Radical AI Interpretability
Pith reviewed 2026-06-26 05:24 UTC · model grok-4.3
The pith
Interpreting AI systems requires solving holistically for beliefs, desires, and meanings from computational facts rather than attributing them piecemeal.
A machine-rendered reading of the paper's core claim, the machinery that carries it, and where it could break.
Core claim
Given computational facts about an AI system, radical interpretation solves for its beliefs, desires, and meanings by treating the system as a rational agent. Criteria are proposed for representationalist and interpretationist approaches and tied to tests current mechanistic interpretability tools can carry out. The key claim is that these attributions cannot be made piecemeal: beliefs, desires, and propositional structure are jointly constrained, so a method that fixes one while measuring the others inherits whatever distortions that introduces; the holism is pressing when the system does not share the interpreter's concepts, but it also provides leverage because the system's attitudes cons
What carries the argument
Radical interpretation applied to AI, which solves for an agent's beliefs and desires from computational and behavioral facts under rationality assumptions while enforcing joint constraints across attitudes and propositional structure.
If this is right
- Interpretability methods must be evaluated against criteria that check the entire system of attitudes together rather than isolating individual beliefs or desires.

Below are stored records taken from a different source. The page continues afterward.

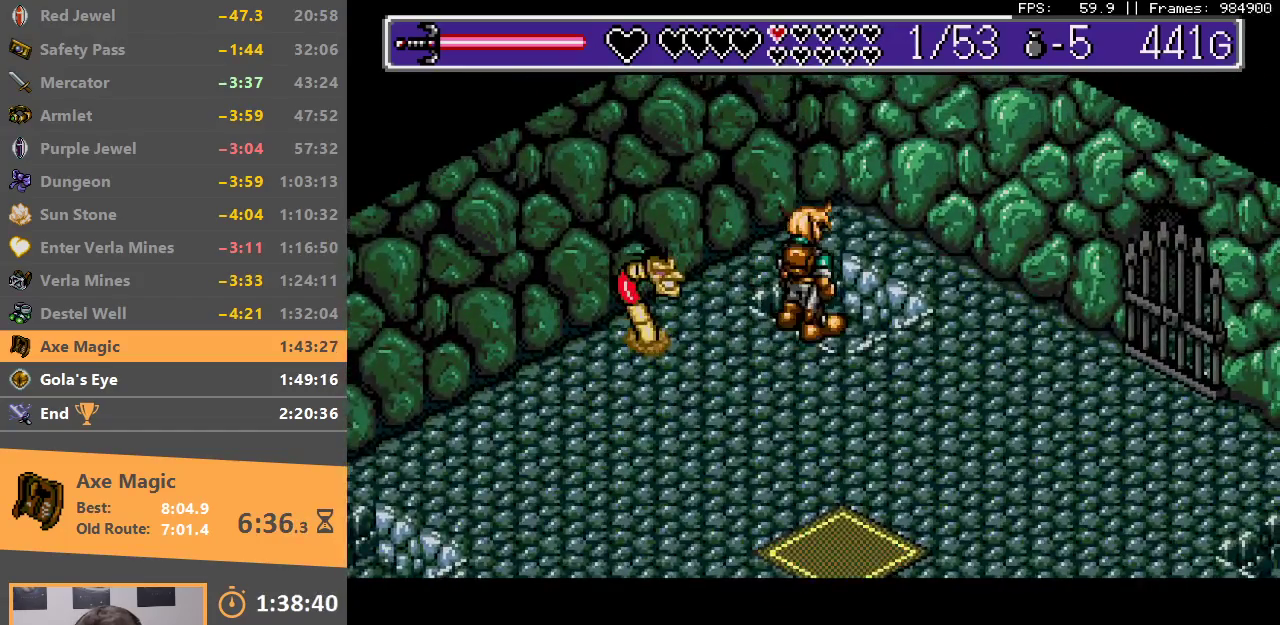
{"buttons": [], "events": []}
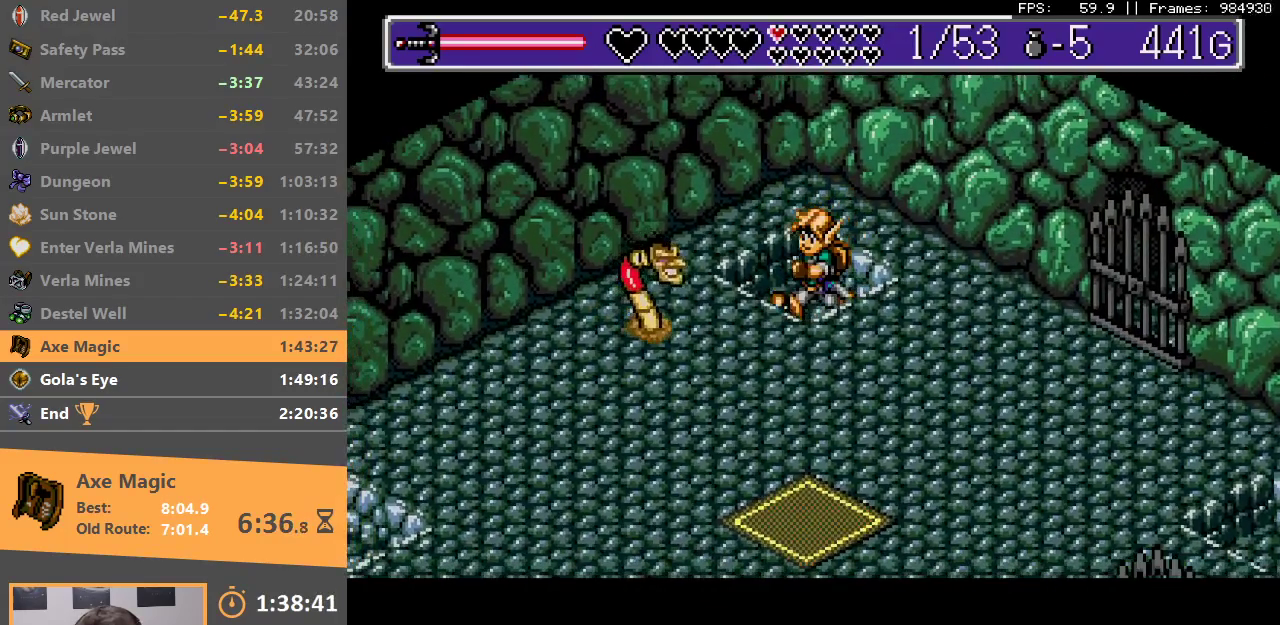
{"buttons": [], "events": []}
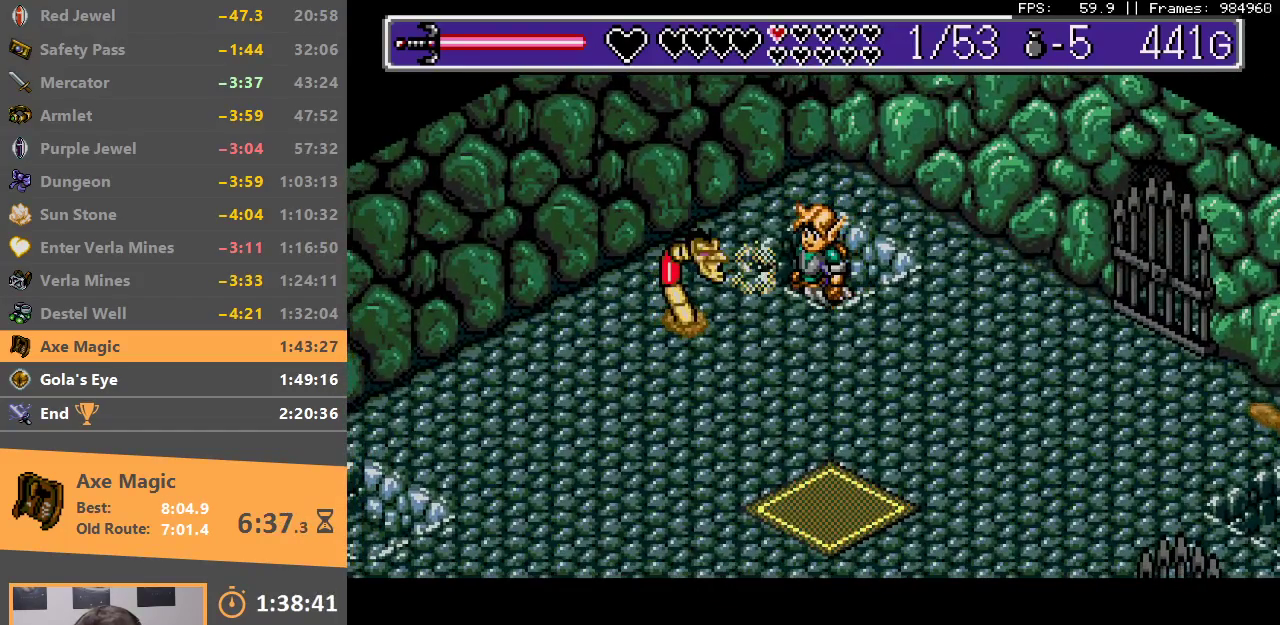
{"buttons": [], "events": []}
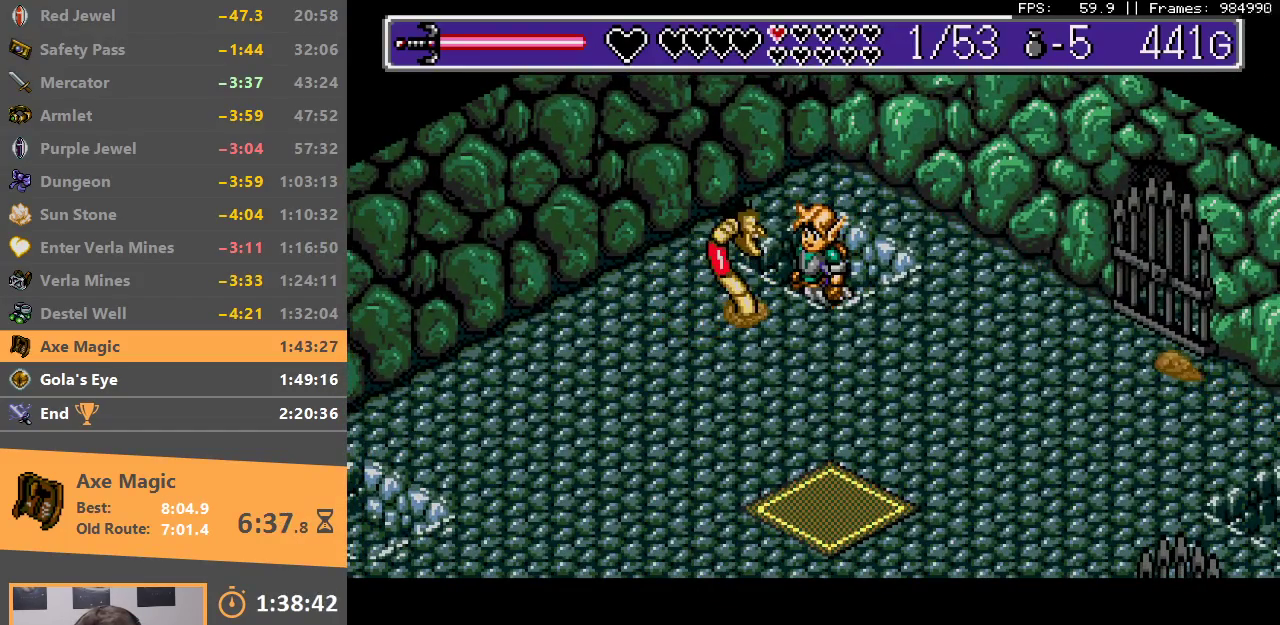
{"buttons": ["B"], "events": [[383, "B", "down"]]}
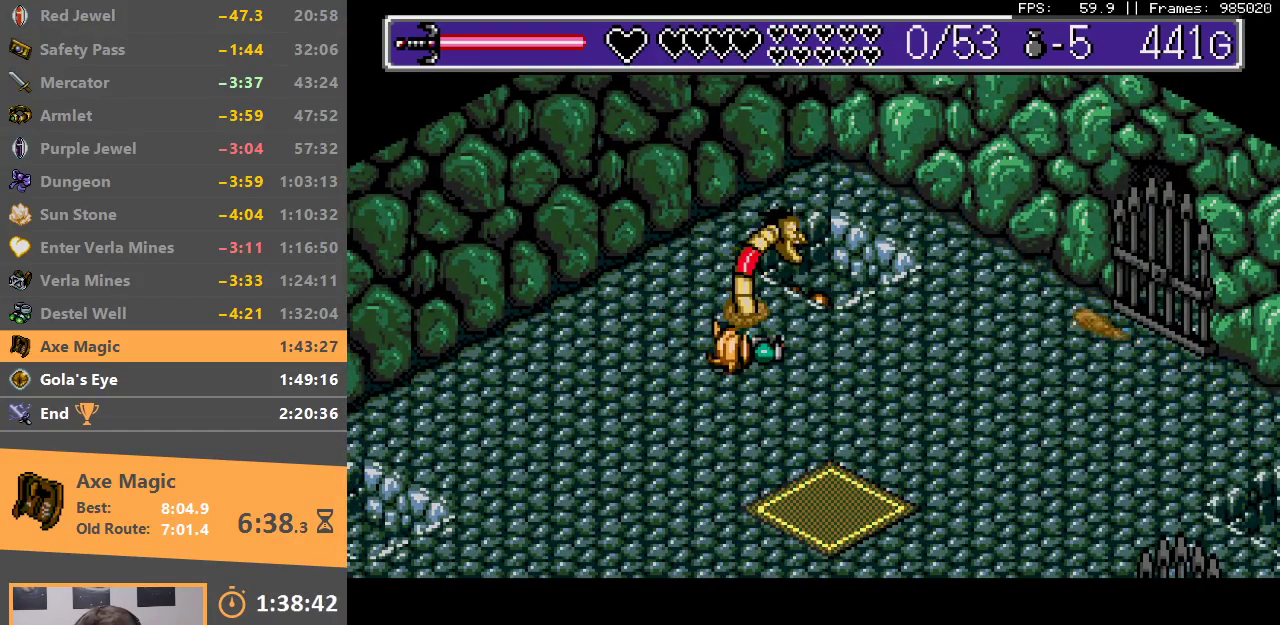
{"buttons": ["B"], "events": [[50, "B", "up"], [200, "B", "down"], [333, "B", "up"], [400, "B", "down"]]}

- Any approach that measures one attitude while holding others fixed will carry over distortions from the fixed components into the measured ones.
- A system's attitudes and its propositional structure mutually constrain each other, allowing mechanistic measurements of either to narrow the possibilities for the other.
- When an AI may not share the interpreter's concepts, the joint constraints still limit which overall assignments remain consistent with the observed computational facts.
Where Pith is reading between the lines
- The proposed criteria could be used to design new tests that check whether existing tools produce attributions consistent across multiple attitudes at once.
- The framework suggests prioritizing development of interpretability techniques that measure consistency between attributed beliefs, desires, and structure rather than accuracy on isolated tasks.
- Safety evaluations might incorporate checks for whether a system's behavior remains stable under small changes to one attributed attitude while holding the holistic constraints fixed.
Load-bearing premise
The philosophical tradition of radical interpretation can be applied directly to AI systems to determine their beliefs and desires from internal computational states, with mechanistic interpretability tools supplying the necessary measurements.
What would settle it
An experiment in which a piecemeal attribution produced by current interpretability tools accurately predicts an AI system's behavior in a novel scenario that a holistic joint-constraint check would predict differently.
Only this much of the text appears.